20. GWS

6.5K 801 110
                                    

Selama semalaman aku terjaga melihat keadaan Lora yang terbaring lemah. Sengaja aku tidak memberitahukan hal ini pada Mbak Alya. Aku hanya tidak ingin membuat Mbak Alya merasa terbebani. Aku juga tidak ingin mereka pulang cepat, karena aku tidak ingin tidur dengan Rendra. Aku masih ingin menikmati kebebasanku.

Pagi ini, ketika mataku terbuka dan nyawaku kembali terkumpul, yang pertama kali aku lihat adalah wajah pucat Lora. Perempuan yang terbaring lemah di ranjang itu terlihat sudah bangun. Dia sedang mencoba mengenali keadaan sekitar.

"Morning."

"K-kamu? Aku dimana?"

Jelas sapaanku tidak akan mendapatkan balasan. Perempuan itu sedang bingung. Wajarlah, dari semalam dia tidak sadarkan diri.

"Di khayangan. Kamu tidak lihat di hadapan kamu ada bidadari secantik ini?"

Bibir perempuan itu bergerak membentuk kata 'cih' tanpa suara. Aku terkekeh. Lalu bangkit berdiri dari sofa, menarik kursi yang ada di depan nakas untuk aku dekatkan ke samping ranjang Lora.

"Kemana saja kamu selama dua hari kemarin? Kenapa tidak pulang? Jangan-jangan kamu tinggal di dasar laut ya?"

Perempuan itu tidak merespon, dia terlihat lemah. Dalam keadaan seperti ini, pasti Lora tidak bisa membalas perkataanku dengan jawaban-jawaban pedasnya. Aku sengaja memanfaatkan momen ini untuk bersikap sinis. Enak saja dia terus yang bersikap sinis, 'kan aku juga ingin.

"Apa urusanmu? Aku mau tinggal dimanapun itu bukan urusanmu."

Cih. Lagi sakit aja sok-sokan sinis.

"Loh, jelas kamu tinggal dimana itu adalah urusan aku. Kamu tanggungjawabku selama orang tuamu pergi. Kalau sesuatu terjadi padamu, siapa yang akan disalahkan? Ya, aku!"

"Duh, nggak usah sok baik deh."

"Kamu sakit aja masih bisa belagu ya? Dasar anak kecil."

"Dasar pelakor."

Lora mendengus pelan, lalu memalingkan wajahnya ke arah samping kanan. Menghindari menatap wajahku.

Dasar bocah ini.

"Aku mau keluar sebentar, mau cari sarapan. Kamu jangan coba-coba kabur dari sini. Keadaan kamu masih belum pulih, mengerti?"

Karena aku yakin tidak mendapatkan jawaban, jadi aku memutuskan untuk segera keluar. Sebelum keluar, aku mengembalikan kursi yang tadi aku pakai ke tempatnya semula. Setelah itu, barulah aku keluar dari ruangan ini.

$$

Ketika membuka pintu ruangan Lora, aku melihat perempuan itu berjalan sempoyongan, susah payah mencoba untuk tetap tegak ketika berjalan.

Sebenarnya aku tidak ingin menolong perempuan itu. Tetapi karena rasa empatiku sangat tinggi, jadi aku putuskan untuk mendekati perempuan itu dan membantu memapahnya.

"Jangan pegang-pegang. Lepasin. Aku bisa sendiri!"

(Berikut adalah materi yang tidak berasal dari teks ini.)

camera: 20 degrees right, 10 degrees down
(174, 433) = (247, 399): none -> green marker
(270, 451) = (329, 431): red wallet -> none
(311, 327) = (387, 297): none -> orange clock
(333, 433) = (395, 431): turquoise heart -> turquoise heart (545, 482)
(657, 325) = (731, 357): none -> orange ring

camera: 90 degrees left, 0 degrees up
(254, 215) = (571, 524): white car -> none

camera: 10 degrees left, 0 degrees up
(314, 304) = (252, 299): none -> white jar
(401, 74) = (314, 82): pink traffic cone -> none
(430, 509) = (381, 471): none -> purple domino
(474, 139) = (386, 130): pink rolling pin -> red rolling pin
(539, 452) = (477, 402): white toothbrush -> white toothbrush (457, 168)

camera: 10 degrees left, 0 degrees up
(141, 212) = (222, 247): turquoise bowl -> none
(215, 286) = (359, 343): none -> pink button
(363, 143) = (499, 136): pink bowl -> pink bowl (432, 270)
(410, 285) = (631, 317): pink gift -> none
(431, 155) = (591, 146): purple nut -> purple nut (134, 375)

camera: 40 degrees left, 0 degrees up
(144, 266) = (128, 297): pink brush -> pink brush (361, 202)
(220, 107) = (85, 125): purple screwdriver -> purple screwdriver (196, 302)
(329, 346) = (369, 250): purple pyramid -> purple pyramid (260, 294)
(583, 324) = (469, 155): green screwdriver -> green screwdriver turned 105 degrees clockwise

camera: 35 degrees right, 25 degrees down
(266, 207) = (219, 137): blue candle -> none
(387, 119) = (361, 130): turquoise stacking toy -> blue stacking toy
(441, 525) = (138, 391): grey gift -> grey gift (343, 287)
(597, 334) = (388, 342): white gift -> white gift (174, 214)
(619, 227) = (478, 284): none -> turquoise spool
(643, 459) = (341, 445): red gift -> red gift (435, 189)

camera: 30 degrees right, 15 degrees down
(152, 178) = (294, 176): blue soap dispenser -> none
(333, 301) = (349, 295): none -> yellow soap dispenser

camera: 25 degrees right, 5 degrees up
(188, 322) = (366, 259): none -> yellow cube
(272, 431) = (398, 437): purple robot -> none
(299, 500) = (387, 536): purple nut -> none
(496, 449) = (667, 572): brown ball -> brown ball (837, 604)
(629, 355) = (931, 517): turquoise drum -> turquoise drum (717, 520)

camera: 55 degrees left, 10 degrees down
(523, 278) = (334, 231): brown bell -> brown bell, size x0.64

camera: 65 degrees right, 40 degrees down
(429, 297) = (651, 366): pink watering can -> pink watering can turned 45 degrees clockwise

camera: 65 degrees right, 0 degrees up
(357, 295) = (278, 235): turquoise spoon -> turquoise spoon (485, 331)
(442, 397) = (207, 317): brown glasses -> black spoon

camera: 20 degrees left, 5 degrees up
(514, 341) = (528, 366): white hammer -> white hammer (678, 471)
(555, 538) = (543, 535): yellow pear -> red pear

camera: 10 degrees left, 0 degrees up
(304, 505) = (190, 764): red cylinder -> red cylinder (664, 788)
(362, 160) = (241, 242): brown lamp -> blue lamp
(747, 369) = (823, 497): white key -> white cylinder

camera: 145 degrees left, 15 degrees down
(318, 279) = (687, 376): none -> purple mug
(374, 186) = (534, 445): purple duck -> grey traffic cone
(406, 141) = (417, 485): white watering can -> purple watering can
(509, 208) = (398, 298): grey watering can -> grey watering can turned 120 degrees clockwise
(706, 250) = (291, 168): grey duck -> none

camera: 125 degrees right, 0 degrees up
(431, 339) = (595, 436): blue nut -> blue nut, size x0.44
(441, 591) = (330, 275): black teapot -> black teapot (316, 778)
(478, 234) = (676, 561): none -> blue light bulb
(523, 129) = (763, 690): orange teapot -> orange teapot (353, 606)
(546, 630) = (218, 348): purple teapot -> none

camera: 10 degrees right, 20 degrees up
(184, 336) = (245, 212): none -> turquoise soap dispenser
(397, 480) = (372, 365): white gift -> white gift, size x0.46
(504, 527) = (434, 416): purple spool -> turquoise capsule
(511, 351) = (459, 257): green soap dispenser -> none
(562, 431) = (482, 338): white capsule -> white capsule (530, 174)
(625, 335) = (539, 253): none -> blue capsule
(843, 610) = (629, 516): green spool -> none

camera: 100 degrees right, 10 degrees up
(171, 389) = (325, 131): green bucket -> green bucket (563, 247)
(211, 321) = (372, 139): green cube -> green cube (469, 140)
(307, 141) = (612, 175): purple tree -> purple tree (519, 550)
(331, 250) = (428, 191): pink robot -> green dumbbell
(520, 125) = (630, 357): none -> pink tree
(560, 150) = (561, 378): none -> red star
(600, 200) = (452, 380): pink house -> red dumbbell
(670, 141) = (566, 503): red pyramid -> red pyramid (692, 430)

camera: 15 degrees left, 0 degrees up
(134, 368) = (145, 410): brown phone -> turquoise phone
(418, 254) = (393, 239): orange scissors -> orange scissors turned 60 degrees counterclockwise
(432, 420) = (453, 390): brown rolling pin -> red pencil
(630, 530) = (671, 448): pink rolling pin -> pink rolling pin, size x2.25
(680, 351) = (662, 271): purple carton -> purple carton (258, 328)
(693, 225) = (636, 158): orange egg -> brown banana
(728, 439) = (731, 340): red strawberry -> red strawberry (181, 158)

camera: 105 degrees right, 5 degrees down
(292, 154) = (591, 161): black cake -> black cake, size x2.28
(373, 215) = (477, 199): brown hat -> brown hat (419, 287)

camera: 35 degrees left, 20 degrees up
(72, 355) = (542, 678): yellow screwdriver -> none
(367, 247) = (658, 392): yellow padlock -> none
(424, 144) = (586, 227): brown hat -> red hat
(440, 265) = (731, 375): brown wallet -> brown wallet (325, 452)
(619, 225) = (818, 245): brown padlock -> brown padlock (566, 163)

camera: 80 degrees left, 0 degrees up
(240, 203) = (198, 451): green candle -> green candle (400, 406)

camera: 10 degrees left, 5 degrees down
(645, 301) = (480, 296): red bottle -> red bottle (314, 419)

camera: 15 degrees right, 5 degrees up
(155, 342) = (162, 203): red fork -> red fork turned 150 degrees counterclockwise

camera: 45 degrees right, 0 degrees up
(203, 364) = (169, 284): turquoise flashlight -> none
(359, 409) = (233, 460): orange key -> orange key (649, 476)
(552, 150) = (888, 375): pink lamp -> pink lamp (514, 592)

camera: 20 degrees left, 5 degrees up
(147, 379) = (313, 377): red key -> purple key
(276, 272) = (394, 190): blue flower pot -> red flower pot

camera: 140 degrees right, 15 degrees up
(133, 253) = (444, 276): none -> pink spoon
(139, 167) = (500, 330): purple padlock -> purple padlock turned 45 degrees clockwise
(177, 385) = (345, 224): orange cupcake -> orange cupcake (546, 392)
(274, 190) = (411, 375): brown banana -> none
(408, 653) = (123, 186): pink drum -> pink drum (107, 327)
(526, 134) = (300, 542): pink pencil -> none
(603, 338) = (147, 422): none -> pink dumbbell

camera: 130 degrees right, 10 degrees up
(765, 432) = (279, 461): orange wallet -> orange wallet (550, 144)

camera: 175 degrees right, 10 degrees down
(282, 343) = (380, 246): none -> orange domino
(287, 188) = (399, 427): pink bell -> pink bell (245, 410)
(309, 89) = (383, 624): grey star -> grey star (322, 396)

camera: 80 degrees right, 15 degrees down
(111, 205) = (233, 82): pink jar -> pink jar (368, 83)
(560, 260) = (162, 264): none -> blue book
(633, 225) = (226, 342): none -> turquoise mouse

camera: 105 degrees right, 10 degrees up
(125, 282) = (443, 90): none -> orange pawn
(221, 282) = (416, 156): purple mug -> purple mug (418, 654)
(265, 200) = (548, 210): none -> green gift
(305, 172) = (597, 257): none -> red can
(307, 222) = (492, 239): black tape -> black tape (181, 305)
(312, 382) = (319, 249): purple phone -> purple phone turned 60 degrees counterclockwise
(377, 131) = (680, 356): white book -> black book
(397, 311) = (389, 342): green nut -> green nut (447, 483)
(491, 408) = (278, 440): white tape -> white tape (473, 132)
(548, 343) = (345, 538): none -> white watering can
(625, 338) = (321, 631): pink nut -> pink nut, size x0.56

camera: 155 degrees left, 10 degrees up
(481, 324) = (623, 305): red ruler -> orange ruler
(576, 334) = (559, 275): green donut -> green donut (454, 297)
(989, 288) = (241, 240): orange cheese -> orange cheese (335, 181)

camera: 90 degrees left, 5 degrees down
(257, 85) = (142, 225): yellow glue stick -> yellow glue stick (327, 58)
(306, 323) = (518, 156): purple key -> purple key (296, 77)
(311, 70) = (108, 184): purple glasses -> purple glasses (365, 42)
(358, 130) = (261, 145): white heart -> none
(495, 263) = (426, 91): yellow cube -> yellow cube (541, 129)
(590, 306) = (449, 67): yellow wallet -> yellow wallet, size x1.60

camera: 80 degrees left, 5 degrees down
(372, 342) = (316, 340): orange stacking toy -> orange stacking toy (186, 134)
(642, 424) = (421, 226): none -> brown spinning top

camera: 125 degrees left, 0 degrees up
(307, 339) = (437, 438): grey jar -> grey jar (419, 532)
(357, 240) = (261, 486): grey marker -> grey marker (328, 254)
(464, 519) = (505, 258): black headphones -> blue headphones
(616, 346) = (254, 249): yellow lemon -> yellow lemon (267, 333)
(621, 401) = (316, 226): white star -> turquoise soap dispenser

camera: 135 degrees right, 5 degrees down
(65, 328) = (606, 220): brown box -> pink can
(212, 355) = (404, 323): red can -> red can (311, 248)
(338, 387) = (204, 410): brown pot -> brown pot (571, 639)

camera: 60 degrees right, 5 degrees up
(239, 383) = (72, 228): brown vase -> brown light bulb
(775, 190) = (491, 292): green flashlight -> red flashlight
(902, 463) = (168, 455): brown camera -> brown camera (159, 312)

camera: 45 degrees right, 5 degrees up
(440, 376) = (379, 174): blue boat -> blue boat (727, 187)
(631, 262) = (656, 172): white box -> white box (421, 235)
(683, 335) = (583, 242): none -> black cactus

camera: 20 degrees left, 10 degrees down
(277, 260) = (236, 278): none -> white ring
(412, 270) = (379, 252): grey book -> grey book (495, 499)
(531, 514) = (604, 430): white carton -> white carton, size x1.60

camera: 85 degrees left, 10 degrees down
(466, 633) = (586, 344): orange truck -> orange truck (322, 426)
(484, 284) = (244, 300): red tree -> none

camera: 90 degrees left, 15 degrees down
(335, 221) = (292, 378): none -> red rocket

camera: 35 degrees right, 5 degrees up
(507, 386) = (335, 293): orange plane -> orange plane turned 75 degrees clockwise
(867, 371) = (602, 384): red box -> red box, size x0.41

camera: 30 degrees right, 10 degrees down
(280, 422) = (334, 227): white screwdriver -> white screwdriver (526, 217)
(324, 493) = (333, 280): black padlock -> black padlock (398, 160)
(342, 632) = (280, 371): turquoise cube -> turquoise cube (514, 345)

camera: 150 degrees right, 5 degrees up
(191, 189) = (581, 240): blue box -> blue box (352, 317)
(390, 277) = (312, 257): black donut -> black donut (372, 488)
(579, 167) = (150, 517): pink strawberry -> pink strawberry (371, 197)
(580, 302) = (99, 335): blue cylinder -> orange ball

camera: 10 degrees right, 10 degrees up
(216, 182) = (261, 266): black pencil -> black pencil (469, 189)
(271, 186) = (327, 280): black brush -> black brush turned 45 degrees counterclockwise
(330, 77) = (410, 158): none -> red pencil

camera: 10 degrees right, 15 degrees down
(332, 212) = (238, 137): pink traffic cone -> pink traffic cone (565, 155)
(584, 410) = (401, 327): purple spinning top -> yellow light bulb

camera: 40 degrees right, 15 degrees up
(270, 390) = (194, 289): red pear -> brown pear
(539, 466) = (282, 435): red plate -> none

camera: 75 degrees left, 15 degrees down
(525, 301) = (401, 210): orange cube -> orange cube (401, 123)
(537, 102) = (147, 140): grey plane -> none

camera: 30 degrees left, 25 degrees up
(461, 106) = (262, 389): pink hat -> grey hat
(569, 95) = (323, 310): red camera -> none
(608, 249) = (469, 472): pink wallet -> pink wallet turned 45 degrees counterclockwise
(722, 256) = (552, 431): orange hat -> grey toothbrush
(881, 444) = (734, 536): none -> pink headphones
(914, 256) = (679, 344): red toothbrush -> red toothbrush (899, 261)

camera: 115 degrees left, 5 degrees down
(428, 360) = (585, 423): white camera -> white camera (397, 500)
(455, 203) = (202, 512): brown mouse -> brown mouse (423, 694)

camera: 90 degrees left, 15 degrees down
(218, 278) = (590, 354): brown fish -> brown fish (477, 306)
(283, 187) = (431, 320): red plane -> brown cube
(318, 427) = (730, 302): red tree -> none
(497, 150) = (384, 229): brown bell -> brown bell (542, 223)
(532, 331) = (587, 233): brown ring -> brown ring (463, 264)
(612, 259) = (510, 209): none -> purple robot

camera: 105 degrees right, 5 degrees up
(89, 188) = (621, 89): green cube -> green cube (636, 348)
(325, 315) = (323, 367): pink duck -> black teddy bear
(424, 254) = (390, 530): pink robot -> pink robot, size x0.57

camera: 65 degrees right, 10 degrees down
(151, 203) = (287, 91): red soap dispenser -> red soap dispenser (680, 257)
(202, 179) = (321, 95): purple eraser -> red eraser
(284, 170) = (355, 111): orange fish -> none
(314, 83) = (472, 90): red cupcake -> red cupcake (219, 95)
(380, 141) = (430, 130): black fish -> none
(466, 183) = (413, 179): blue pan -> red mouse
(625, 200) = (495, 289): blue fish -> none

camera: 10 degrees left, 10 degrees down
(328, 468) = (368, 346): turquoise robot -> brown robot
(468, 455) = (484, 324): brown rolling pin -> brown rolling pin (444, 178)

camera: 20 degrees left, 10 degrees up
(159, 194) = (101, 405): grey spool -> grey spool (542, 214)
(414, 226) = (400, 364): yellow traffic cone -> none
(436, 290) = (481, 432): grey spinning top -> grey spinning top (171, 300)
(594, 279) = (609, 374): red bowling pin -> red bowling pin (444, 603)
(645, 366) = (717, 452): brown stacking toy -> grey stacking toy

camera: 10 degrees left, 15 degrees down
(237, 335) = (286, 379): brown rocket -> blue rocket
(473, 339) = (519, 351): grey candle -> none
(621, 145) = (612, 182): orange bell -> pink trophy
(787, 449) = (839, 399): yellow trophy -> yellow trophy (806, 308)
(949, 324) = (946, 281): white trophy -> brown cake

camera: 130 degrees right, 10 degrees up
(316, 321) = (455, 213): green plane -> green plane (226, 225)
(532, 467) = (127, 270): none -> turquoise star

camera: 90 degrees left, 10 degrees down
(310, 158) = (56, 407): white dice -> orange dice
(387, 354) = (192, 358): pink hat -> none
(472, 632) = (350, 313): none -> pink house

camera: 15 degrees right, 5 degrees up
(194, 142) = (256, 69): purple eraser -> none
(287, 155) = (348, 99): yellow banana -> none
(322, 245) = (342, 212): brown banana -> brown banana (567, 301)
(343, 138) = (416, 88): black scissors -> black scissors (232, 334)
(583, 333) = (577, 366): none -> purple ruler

Mendengar itu keluar dari mulutnya, aku hanya tertawa sinis. Oke, aku turuti. Aku melepas genggamanku pada kedua lengannya, dan membiarkan perempuan itu berjalan sempoyongan.
Ketika perempuan itu mencoba untuk berjalan, lagi-lagi dia terhuyung hampir terjatuh kalau saja aku tidak cepat-cepat memegang lengannya.

"Aku bukan orang jahat, Lora. Aku tidak akan melepaskan genggaman tanganku sampai kamu tiba di kamar mandi dengan selamat. Tidak perlu malu meminta bantuanku kalau kamu memang butuh."

Tanpa basa-basi lagi, aku membantu memapah Lora agar sampai di kamar mandi dengan selamat.

Selesai dengan urusan kamar mandi, Lora kembali berbaring di ranjangnya. Aku membantu Lora mengembalikan kantong infusnya ke tempat semula.